'''
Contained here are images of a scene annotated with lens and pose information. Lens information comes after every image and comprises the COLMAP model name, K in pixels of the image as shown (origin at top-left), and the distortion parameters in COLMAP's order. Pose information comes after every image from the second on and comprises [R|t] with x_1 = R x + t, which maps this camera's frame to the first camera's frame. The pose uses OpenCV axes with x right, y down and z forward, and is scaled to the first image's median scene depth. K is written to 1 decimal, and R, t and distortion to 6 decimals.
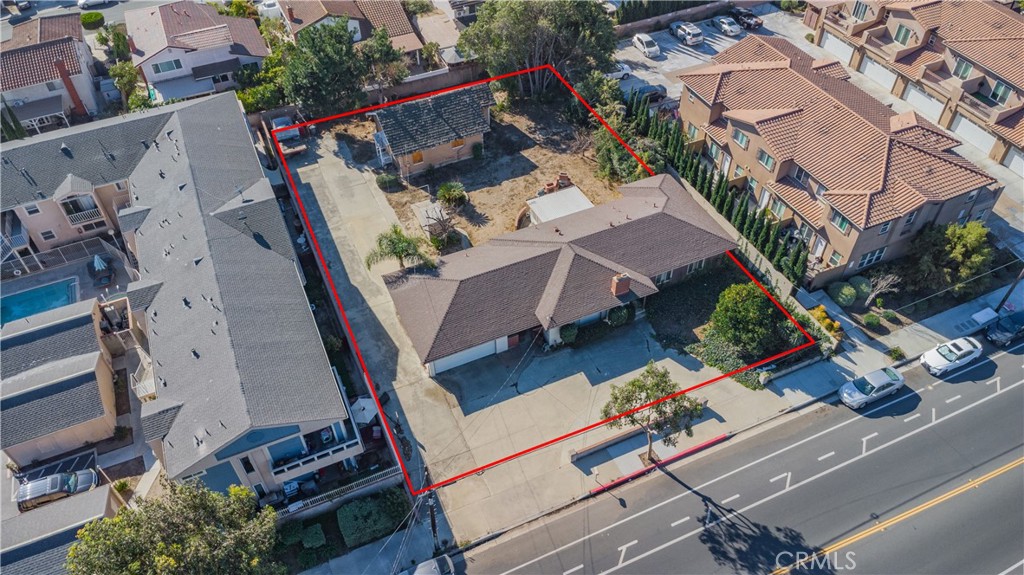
lens RADIAL K [[743.6, 0, 506.1], [0, 743.6, 288.6], [0, 0, 1]] dist [0.035539, -0.054417]
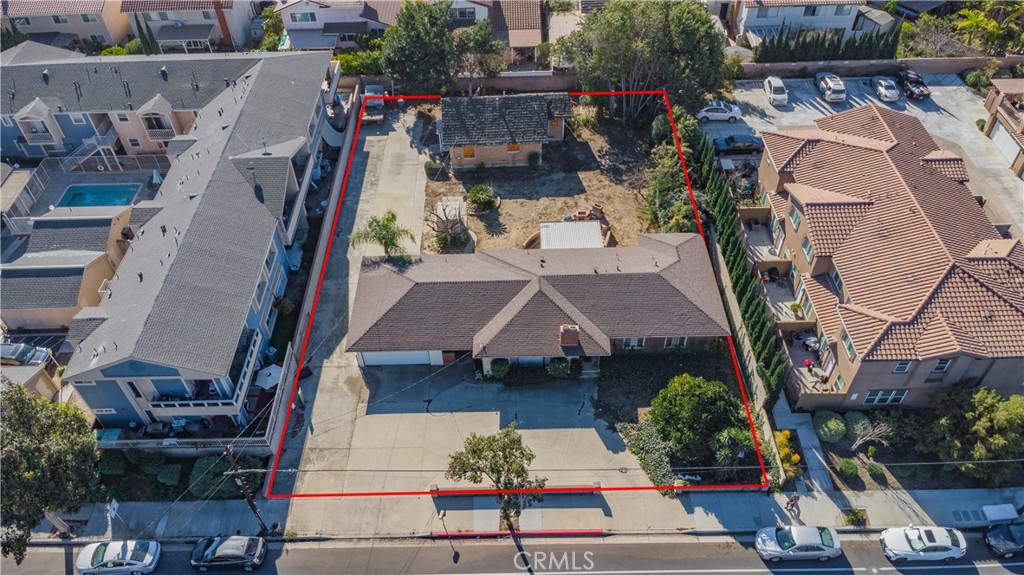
lens RADIAL K [[743.6, 0, 504.0], [0, 743.6, 285.2], [0, 0, 1]] dist [0.035539, -0.054417]
pose [[0.916854, 0.282781, -0.281804, 0.305196], [-0.279846, 0.958663, 0.051502, -0.085433], [0.284718, 0.031642, 0.958089, 0.084934]]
'''
EXERCISE
What is needed here is each line above set down word for word, minus the images.

ANSWER SECTION
Contained here are images of a scene annotated with lens and pose information. Lens information comes after every image and comprises the COLMAP model name, K in pixels of the image as shown (origin at top-left), and the distortion parameters in COLMAP's order. Pose information comes after every image from the second on and comprises [R|t] with x_1 = R x + t, which maps this camera's frame to the first camera's frame. The pose uses OpenCV axes with x right, y down and z forward, and is scaled to the first image's median scene depth. K is written to 1 decimal, and R, t and distortion to 6 decimals.
lens RADIAL K [[743.6, 0, 506.1], [0, 743.6, 288.6], [0, 0, 1]] dist [0.035539, -0.054417]
lens RADIAL K [[743.6, 0, 504.0], [0, 743.6, 285.2], [0, 0, 1]] dist [0.035539, -0.054417]
pose [[0.916854, 0.282781, -0.281804, 0.305196], [-0.279846, 0.958663, 0.051502, -0.085433], [0.284718, 0.031642, 0.958089, 0.084934]]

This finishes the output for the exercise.